O número de imóveis usados financiados pelo programa Minha Casa, Minha Vida (MCMV) disparou nos últimos anos e atingiu um novo recorde em 2024. De acordo com dados compilados pelo FGV Ibre, foram 155 mil unidades usadas financiadas no ano passado, quase quatro vezes mais do que em 2022, quando esse número era de 42 mil.

O movimento, que poderia ser interpretado como um risco para o setor de construção civil, não representa um sinal de alerta, segundo a coordenadora de Projetos de Construção do FGV Ibre, Ana Maria Castelo. Ela afirma que a alta nos financiamentos de usados é parte da própria engrenagem do mercado e não deve comprometer os lançamentos de imóveis novos.

“A tendência é que ocorra uma redução dos imóveis novos que compõem o total de unidades financiadas pelo Minha Casa, Minha Vida, mas não uma eliminação”, diz. “Muitas famílias que ascendem economicamente só vão conseguir comprar um imóvel da faixa seguinte se conseguirem vender o seu usado para alguém que esteja enquadrado nas exigências do programa.”

Desde fevereiro de 2023, todas as faixas de renda do programa passaram a aceitar imóveis usados. Até então, o foco do MCMV estava voltado principalmente para novas unidades. A ampliação foi decisiva para o crescimento dessa modalidade, que ganhou ainda mais tração em 2024.

Participação expressiva

Mesmo com o avanço da aquisição de usados, os imóveis novos seguem sendo protagonistas do programa. Dados da Câmara Brasileira da Indústria da Construção (CBIC) apontam que 47% de todas as vendas de imóveis novos em 2024 foram realizadas por meio do Minha Casa, Minha Vida.

Criado em 2009, o programa habitacional nasceu com o objetivo de atender à demanda da população de baixa renda e, ao mesmo tempo, impulsionar a economia num período de crise internacional. Ao longo dos anos, o MCMV se consolidou como pilar estratégico para o setor da construção civil e ampliou suas regras de acesso, adequando-se às necessidades do mercado.

“É preciso pensar geograficamente”, alerta Castelo. “Em algumas regiões, especialmente mais consolidadas, a oferta de imóveis novos com os padrões exigidos pelo programa é escassa. Nesses casos, o financiamento de usados cumpre um papel fundamental.”

Regras e limites para imóveis usados

Apesar de ser possível financiar imóveis usados pelo MCMV desde 2011 com recursos do FGTS, as regras foram atualizadas em 2024. Entre as mudanças, houve redução do valor máximo financiado de R$ 350 mil para R$ 270 mil, além do aumento da entrada mínima para famílias das regiões Sul e Sudeste.

Já em 2025, foi criada a faixa 4, voltada a famílias com renda de até R$ 12 mil.

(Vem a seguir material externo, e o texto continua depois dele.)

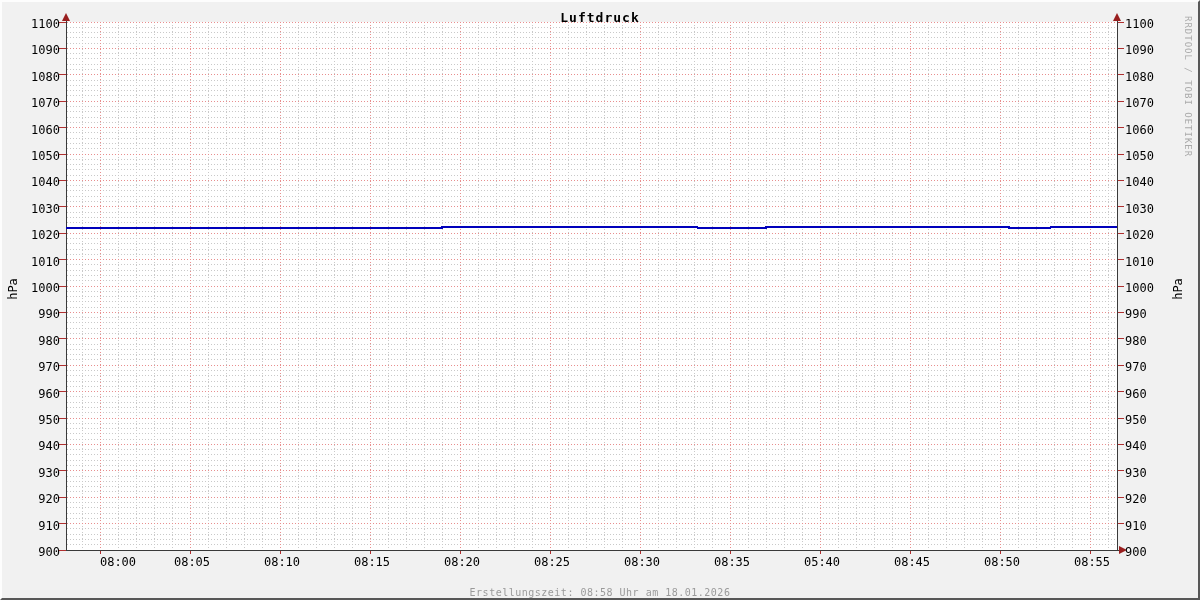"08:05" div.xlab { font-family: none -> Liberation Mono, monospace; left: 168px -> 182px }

Essa nova categoria permite o financiamento de imóveis usados com valor de até R$ 500 mil. A entrada exigida é de 60% para os estados do Sul e Sudeste, e de 80% nas demais regiões.

Para que o imóvel seja considerado usado, é preciso que o “habite-se”, documento que comprova a conclusão da obra, tenha sido emitido há mais de 180 dias. As exigências para financiamento seguem as mesmas regras aplicadas a imóveis novos:

- O comprador não pode possuir outro imóvel no município;

- Não pode ter sido beneficiado anteriormente por programas habitacionais;

- Deve comprovar renda compatível com as faixas do programa;

- Precisa apresentar capacidade de pagamento.

A Caixa Econômica Federal realiza ainda uma vistoria técnica obrigatória no imóvel usado, com a presença de engenheiros credenciados. O objetivo é garantir a segurança, salubridade, conservação e o valor de mercado do bem, que será usado como garantia no contrato de financiamento.

O crescimento do financiamento de imóveis usados dentro do Minha Casa, Minha Vida está longe de representar um enfraquecimento do setor de construção civil. Pelo contrário, segundo especialistas, a medida amplia as possibilidades de acesso à moradia e ajuda a destravar o giro do mercado. Em vez de sinal de alerta, a tendência reforça a importância de políticas habitacionais flexíveis e adaptadas à realidade local.